Rumah sakit bisa memperlihatkan banyak contoh mengenai projek-projek tim

CQI; akan tetapi, timnya cenderung memiliki sifat yang eksklusif (misalnya, tim dokter

atau tim perawat). Bahkan melalui departemen, seperti misalnya laboratorium, telah

berusaha dalam banyak kesempatan membuat perbaikan tim dengan melakukan campuran

penyedia layanan yang berbeda, mereka kurang berhasil dalam menjembatani batas-batas

yang kaku dari hirarki profesi dan hirarki kerja dalam organisasi.

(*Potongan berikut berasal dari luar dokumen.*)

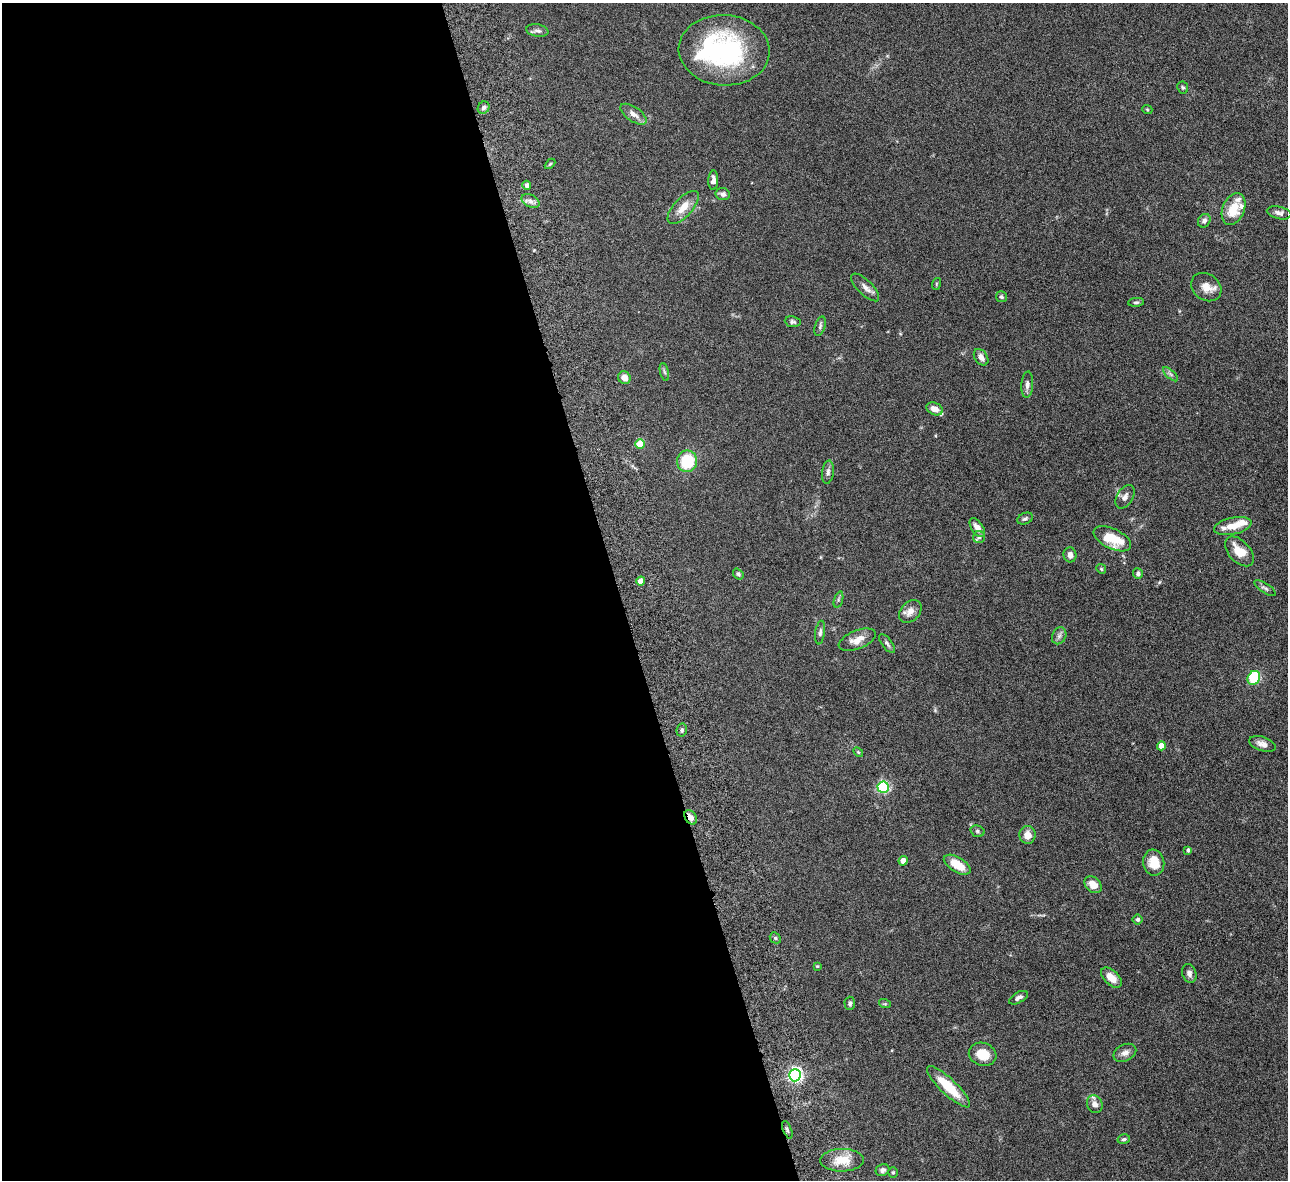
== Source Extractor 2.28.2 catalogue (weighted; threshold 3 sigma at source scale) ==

Meskipun rumah sakit

bisa mengidentifikasi banyak tim, hanya beberapa contoh teamwork dalam hirarki ini yang

bisa dilihat.

Cara filosofi dan sikap kepada hirarki dan teamwork mempengaruhi perawatan

pasien dan tim-tim perawatan sekarang ini memperoleh lebih banyak perhatian dalam

wacana keselamatan pasien. “Seorang dokter bedah saraf terkenal bersikukuh melakukan

operasi di bagian yang salah dari otak seorang wanita, mengabaikan gumaman protes dari

seorang yang menyadari kesalahan itu. Di ruang operasi rumah sakit lain, seorang ahli

bedah dan anesthesiolog menyelesaikan perbedaan pendapat mereka dengan bertukar tinju

sementara si pasien tergolek lemas di meja operasi” (Helmreich 1997, 67).

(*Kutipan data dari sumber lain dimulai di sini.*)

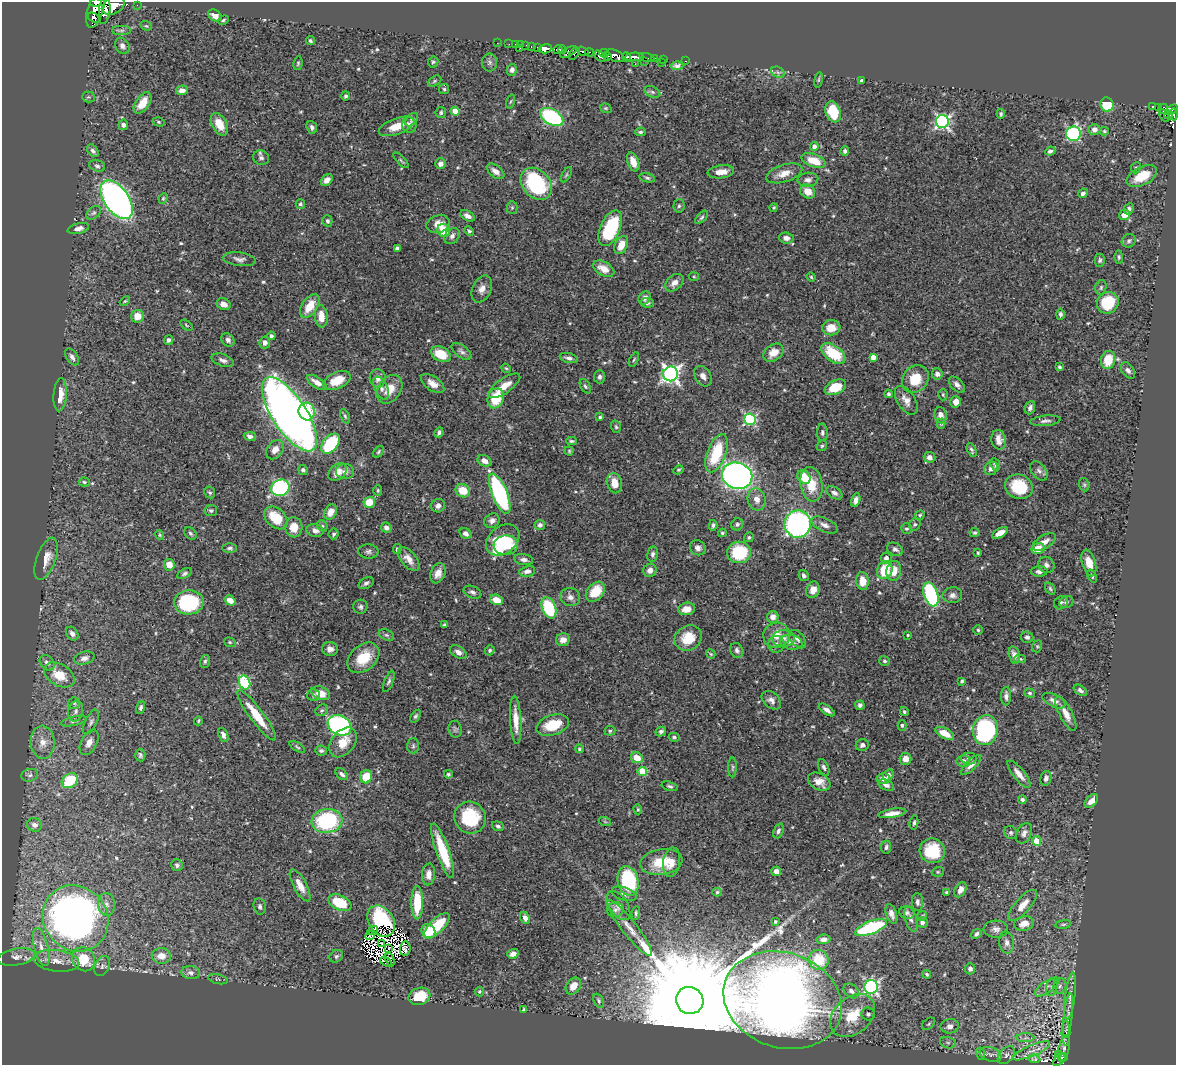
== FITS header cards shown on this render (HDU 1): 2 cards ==
NAXIS1  =                 1174
NAXIS2  =                 1063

Situasi seperti itu telah mendorong para profesi pelayanan kesehatan berpaling ke

industri lain untuk mencari strategi dalam menciptakan teamwork dan komunikasi yang

lebih efektif. Instrument survei, program-program pelatihan (misalnya, Crew Resource

Management), dan intervensi operasional (misalnya, briefing harian) memberikan manajer

organisasi layanan kesehatan perangkat untuk lebih memahami dan meminimalisir

kecelakaan pada pasien sebagai akibat dari sejarah panjang hirarki profesi dalam layanan

kesehatan (Sexton, Thomas, dan Helmreich 2000; Thomas, Sherwood, dan Helmreich

2003; Miller 2005).

Fungsi-fungsi Manajerial

Cara dengan mana fungsi-fungsi manajemen diimplementasikan bisa mendorong

atau secara tidak sengaja menghambat teamwork dalam organisasi. Hubungan antara

teamwork dengan tiga fungsi manajerial—desain organisasional, alokasi sumberdaya, dan

komunikasi—akan didiskusikan dalam bagian ini.

Desain Organisasional

Desain organisasional telah diidentifikasi sebagai fungsi manajemen kritis dan

mencakup “bagaimana susunan bagian-bagian pembentuk organisasi (otoritas, tanggung

jawab, akuntabilitas, informasi, dan ganjaran) diatur dan diatur ulang untuk meningkatkan

efektivitas dan kemampuan adaptif” (Shortell dan Kaluzny 2000, 275). Prinsip teamwork

menyiratkan bahwa manajer harus secara proaktif dan secara sengaja mengatur bagian-

bagian pembentuk organisasi di semua level—posisi individu, kelompok kerja,

departemental, organisasional—dalam cara yang mendukung lahirnya teamwork.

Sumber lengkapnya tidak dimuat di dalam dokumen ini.